GIVEN DATA Block Start

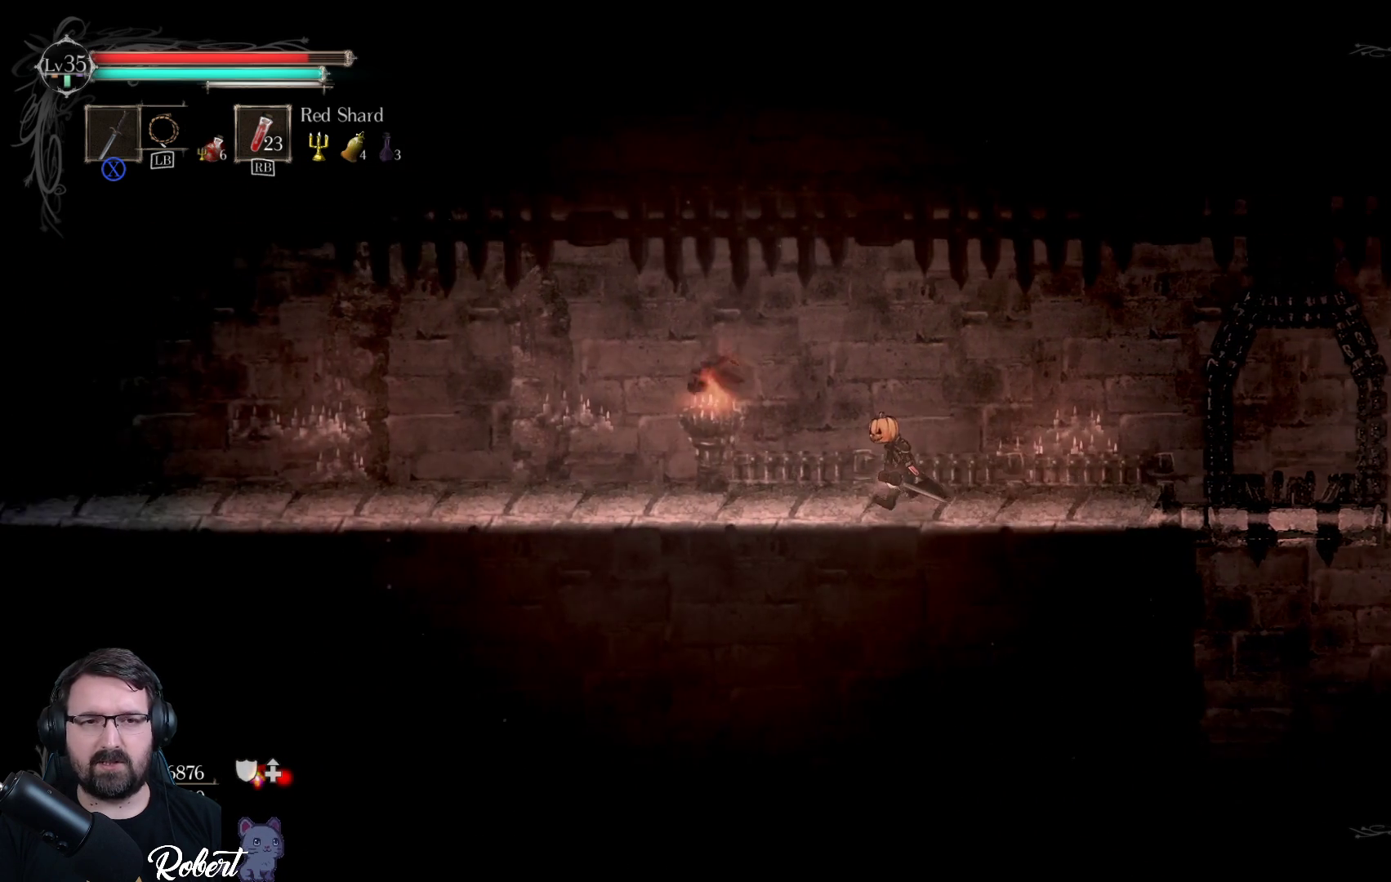
{"buttons": [], "left_stick": "left", "right_stick": "center", "events": []}
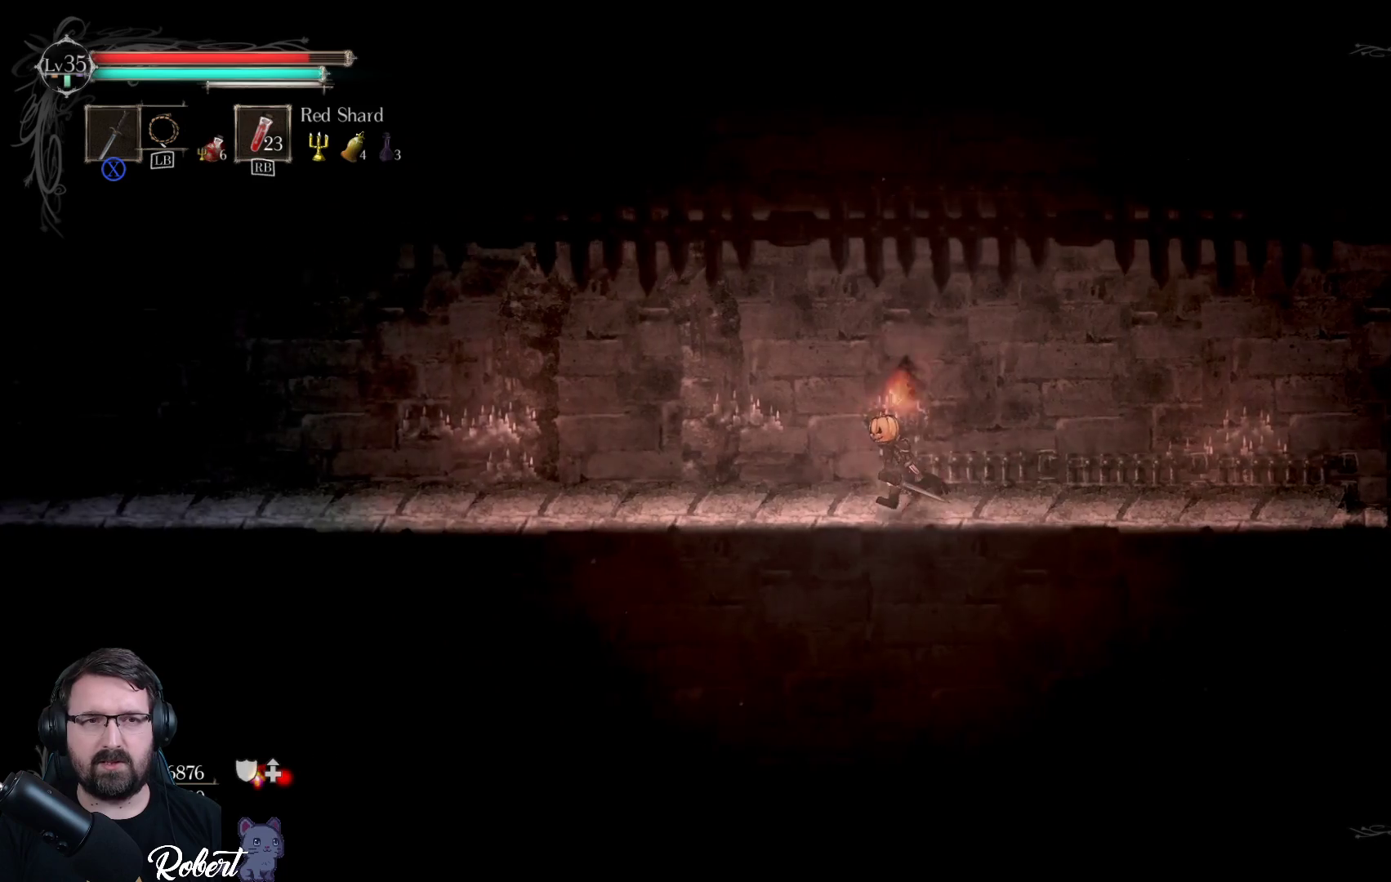
{"buttons": [], "left_stick": "left", "right_stick": "center", "events": []}
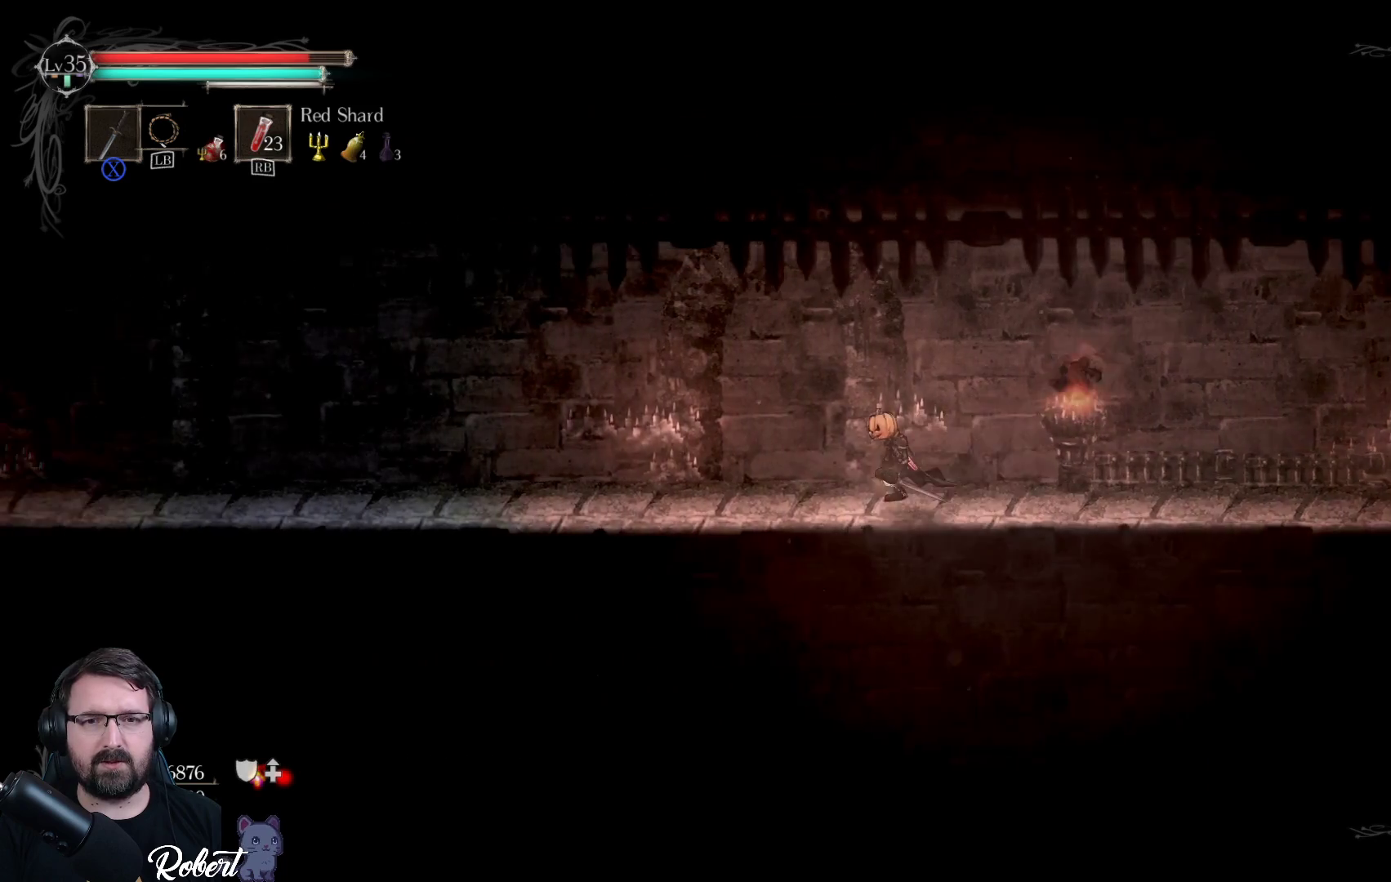
{"buttons": [], "left_stick": "left", "right_stick": "center", "events": []}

GIVEN DATA Block End

- **TASK TO COMPLETE**
Quote all the lines above exactly as given. Do not include the pictures.

- **REPLY**
{"buttons": [], "left_stick": "left", "right_stick": "center", "events": []}
{"buttons": [], "left_stick": "left", "right_stick": "center", "events": []}
{"buttons": [], "left_stick": "left", "right_stick": "center", "events": []}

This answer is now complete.